I always really enjoy chatting to maths teachers at conferences. It's wonderful to be reminded that we're part of a huge maths education community that reaches so much further than the teachers I talk to on Twitter every day. Common themes of discussion at this conference were the challenges of behaviour (which is unacceptably bad in so many schools... what's going on in this country...?), the upcoming GCSE, and the changes to A level.

I know I say this every time, but I can't wait for the next conference! Conveniently for me, it's in London on 24th June. Saying that, I'm always happy to travel for these conferences and am also looking forward to the Sheffield conference on 30th September, and possibly the Cardiff and Dunfermline conferences too. We're very fortunate that La Salle run such high quality, accessible and affordable events for maths teachers throughout the year.

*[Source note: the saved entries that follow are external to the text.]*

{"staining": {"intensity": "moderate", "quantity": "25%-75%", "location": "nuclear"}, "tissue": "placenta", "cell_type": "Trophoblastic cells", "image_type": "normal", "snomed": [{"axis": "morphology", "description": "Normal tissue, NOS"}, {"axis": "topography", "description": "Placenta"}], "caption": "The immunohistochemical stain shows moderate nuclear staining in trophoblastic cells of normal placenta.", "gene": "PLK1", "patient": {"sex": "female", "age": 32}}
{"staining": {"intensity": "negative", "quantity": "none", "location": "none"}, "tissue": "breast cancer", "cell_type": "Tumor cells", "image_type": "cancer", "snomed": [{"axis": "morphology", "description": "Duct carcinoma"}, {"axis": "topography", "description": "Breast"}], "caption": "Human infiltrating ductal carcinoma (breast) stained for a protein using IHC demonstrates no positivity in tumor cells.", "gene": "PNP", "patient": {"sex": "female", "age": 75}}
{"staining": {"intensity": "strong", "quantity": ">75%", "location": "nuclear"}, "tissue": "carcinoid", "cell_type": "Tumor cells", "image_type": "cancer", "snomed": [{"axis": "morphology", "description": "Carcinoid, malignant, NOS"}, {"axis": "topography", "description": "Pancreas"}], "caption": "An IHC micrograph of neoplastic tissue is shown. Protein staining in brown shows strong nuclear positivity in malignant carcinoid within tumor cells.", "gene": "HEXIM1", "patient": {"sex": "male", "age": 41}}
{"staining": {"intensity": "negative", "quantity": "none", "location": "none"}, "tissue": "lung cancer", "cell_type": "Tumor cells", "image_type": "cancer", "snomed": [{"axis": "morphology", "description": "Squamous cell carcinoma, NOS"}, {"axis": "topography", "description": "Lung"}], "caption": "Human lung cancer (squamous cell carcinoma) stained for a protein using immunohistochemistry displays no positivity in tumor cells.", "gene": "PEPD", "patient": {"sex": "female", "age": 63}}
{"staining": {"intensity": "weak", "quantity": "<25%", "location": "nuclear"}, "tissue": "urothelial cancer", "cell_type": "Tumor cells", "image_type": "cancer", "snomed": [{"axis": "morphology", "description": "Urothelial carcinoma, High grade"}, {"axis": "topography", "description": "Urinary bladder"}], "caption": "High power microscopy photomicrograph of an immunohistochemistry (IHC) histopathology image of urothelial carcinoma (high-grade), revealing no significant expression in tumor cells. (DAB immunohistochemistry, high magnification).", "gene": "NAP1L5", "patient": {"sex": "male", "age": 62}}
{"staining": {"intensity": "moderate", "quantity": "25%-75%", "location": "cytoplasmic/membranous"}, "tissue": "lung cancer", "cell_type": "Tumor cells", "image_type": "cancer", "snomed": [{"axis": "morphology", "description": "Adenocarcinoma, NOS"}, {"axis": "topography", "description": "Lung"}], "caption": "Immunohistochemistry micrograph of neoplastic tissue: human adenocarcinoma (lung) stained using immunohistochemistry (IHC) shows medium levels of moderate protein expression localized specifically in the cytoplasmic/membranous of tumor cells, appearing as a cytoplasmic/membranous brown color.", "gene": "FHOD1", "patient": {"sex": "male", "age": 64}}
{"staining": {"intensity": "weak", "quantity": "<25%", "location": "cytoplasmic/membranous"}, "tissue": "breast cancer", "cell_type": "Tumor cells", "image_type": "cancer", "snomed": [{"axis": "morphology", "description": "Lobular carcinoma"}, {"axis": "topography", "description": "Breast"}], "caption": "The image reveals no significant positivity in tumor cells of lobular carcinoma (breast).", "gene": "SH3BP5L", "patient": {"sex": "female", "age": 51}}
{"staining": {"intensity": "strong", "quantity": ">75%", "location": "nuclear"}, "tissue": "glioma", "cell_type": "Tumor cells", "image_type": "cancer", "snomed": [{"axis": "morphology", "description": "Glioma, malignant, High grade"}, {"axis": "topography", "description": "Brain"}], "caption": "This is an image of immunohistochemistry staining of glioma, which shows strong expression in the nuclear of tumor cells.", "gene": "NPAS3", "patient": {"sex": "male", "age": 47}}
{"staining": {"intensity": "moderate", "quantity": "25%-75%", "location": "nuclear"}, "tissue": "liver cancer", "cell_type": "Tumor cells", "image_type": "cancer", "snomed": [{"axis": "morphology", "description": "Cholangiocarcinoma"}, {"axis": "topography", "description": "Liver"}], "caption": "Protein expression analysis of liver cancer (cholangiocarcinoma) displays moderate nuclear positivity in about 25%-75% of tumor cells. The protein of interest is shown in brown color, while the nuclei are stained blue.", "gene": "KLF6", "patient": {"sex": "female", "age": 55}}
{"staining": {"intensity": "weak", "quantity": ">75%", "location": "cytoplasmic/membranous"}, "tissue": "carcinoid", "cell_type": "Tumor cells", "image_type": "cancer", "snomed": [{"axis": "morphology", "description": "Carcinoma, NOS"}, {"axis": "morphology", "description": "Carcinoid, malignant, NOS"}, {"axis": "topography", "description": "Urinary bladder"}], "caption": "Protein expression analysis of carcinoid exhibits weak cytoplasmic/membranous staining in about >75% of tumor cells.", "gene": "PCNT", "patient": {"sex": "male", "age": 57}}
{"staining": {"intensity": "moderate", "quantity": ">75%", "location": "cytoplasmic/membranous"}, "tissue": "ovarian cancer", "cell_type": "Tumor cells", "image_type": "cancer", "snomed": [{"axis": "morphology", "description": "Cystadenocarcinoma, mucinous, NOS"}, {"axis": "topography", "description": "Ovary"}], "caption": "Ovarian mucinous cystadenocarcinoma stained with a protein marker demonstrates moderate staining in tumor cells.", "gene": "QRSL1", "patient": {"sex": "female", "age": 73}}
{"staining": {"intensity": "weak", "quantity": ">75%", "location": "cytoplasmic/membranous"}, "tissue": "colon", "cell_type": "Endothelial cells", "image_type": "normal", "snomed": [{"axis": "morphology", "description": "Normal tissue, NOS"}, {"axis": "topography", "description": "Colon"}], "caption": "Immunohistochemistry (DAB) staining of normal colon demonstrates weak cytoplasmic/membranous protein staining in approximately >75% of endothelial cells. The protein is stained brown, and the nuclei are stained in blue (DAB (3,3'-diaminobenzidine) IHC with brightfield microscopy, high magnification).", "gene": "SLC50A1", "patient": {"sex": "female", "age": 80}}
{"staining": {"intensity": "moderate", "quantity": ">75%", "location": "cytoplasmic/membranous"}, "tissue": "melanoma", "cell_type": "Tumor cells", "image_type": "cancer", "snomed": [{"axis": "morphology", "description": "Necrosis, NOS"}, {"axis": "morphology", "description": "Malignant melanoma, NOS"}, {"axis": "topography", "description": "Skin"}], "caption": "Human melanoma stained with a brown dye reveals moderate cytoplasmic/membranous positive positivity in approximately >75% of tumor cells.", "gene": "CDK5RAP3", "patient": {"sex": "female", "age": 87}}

If you want to present at one of the four upcoming conferences, La Salle are taking workshop proposals here.

In case you're interested, my previous maths conference blog posts can be found here:
#mathsconf8 (September 2016)
#mathsconf6 (March 2016)
#mathsconf5 (September 2015)
#mathsconf4 (June 2015)
#mathsconf2015 (March 2015)
Gems 8 (September 2014)

See you all at the next one!


  1. Thanks for this excellent summary Jo - just the right amount of detail to get one interested in various aspects to follow-up . . . and, of course, you always provide the links for us to dip into at our leisure - SO useful!